FIG. 1 is an enlarged sectional view showing a state in which the color filter of the present invention is used in a liquid crystal display device, FIG. 2 is a sectional view showing an example of a conventional color filter, and FIG. It is sectional drawing which shows the other example of the conventional color filter, and FIG. 4 is an expanded sectional view which shows the principal part of the color filter of this invention. (1) …… Transparent substrate, (2) …… Light-shielding layer (3) …… Filter layer, (4) …… Overcoat layer (5) …… Pixel electrode, (6) …… Liquid crystal layer (7)… ... thin film transistor, (8) ... counter electrode (9) ... counter substrate

Claims (1)

[Claims] 1. A transparent substrate, and a pattern having a thickness of 0.
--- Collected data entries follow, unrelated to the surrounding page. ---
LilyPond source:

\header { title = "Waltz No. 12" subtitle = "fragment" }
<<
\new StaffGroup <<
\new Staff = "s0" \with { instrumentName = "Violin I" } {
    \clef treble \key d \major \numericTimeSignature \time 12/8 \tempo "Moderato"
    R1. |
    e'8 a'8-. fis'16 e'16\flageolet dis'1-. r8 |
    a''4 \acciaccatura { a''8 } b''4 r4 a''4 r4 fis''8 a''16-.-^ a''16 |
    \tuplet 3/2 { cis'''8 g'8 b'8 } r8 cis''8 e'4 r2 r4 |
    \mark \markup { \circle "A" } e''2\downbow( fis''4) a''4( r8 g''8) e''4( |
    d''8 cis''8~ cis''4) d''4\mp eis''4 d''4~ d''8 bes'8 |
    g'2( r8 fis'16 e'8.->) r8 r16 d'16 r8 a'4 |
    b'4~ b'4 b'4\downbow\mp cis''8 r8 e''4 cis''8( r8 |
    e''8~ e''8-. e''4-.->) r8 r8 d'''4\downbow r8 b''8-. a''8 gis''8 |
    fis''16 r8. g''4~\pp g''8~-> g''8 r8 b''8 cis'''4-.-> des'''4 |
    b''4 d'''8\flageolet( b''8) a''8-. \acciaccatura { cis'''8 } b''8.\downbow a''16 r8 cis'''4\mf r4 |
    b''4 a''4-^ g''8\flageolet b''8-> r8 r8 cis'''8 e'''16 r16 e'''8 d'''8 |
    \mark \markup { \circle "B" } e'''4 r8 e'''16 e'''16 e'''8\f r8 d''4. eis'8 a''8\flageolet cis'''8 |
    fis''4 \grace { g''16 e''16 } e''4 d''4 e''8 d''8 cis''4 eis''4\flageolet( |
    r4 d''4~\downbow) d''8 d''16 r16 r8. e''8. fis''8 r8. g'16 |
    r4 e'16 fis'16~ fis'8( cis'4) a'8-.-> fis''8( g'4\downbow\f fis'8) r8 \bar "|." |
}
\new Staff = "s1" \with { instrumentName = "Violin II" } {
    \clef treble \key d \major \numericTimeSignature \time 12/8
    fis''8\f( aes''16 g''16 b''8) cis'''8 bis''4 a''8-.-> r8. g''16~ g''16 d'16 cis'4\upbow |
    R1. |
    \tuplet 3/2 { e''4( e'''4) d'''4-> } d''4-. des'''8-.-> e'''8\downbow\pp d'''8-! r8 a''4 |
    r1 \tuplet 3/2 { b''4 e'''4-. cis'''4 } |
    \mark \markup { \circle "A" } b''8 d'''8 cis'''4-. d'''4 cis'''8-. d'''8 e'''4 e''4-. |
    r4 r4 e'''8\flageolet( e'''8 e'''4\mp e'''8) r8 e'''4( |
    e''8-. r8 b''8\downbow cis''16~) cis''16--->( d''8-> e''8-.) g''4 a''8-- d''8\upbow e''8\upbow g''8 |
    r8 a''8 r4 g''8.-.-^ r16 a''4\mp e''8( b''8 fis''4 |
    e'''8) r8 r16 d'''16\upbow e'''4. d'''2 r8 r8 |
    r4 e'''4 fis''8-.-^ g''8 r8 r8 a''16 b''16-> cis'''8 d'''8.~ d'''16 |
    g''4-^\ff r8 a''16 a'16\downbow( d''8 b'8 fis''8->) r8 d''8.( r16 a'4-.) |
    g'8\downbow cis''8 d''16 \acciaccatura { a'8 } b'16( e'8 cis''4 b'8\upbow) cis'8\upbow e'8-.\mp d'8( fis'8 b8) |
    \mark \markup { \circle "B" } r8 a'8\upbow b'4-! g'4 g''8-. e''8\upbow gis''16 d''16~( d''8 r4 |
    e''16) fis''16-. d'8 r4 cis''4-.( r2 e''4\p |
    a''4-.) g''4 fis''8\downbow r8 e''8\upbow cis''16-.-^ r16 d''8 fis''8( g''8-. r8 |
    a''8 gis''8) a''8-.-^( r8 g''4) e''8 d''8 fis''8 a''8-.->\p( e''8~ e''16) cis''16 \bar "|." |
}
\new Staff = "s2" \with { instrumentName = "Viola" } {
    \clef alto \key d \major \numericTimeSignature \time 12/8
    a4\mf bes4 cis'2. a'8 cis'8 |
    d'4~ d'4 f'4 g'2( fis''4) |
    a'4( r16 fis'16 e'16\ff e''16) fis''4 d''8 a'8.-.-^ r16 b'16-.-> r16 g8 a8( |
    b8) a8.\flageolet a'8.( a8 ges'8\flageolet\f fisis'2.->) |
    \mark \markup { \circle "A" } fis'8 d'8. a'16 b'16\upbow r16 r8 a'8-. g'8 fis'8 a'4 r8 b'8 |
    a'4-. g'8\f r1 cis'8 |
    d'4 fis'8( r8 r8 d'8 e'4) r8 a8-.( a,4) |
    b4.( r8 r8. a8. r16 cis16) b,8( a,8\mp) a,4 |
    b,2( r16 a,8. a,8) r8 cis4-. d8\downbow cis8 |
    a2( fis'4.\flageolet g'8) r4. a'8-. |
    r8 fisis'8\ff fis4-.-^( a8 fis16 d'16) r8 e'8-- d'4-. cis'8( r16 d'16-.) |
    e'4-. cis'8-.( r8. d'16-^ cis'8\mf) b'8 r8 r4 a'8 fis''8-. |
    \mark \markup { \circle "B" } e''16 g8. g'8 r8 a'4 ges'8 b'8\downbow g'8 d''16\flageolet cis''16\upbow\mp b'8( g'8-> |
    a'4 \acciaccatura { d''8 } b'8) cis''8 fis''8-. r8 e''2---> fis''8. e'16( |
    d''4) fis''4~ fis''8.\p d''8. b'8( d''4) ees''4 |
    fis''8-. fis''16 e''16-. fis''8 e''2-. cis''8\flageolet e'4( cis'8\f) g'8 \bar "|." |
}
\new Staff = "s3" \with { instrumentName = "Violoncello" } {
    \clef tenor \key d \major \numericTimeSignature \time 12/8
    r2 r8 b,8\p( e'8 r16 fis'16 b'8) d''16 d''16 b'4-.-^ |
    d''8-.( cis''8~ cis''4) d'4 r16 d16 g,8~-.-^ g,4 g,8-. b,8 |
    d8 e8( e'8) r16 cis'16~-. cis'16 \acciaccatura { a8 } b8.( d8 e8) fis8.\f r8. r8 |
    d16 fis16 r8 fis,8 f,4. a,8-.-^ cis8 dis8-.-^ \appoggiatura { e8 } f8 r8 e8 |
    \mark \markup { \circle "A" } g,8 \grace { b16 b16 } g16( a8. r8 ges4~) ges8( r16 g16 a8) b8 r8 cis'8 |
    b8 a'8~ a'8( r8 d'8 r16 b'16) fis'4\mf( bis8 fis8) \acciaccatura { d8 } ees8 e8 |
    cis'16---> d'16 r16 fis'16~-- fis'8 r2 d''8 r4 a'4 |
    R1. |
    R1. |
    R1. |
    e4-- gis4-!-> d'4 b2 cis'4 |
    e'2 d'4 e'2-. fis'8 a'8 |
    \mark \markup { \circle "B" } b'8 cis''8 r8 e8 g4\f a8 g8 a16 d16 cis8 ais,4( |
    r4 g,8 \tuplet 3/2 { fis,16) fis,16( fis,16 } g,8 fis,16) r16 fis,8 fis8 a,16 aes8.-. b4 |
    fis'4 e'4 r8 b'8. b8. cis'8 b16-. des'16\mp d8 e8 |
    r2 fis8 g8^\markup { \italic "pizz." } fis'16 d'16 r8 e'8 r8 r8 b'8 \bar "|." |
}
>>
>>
A light-shielding layer made of a metal or a metal compound having a thickness of 06 to 0.2 μm, a light-transmitting portion between the light-shielding layer and the light-shielding layer, overlapping the edge of the light-shielding layer and being in contact with the light-shielding layer, It is made of an organic resin with a thickness of 1 to 10 μm that is dyed with a dye and colors transmitted light in each color, and a plurality of filter layers having different heights for each color and the light shielding layer and the filter layer are provided so as to be covered. And an overcoat layer that fills a gap between the filter layers and has substantially the same surface irregularities as the irregularities on the surface of the filter layers reflecting the irregularities on the surface of the filter layers. Color filter.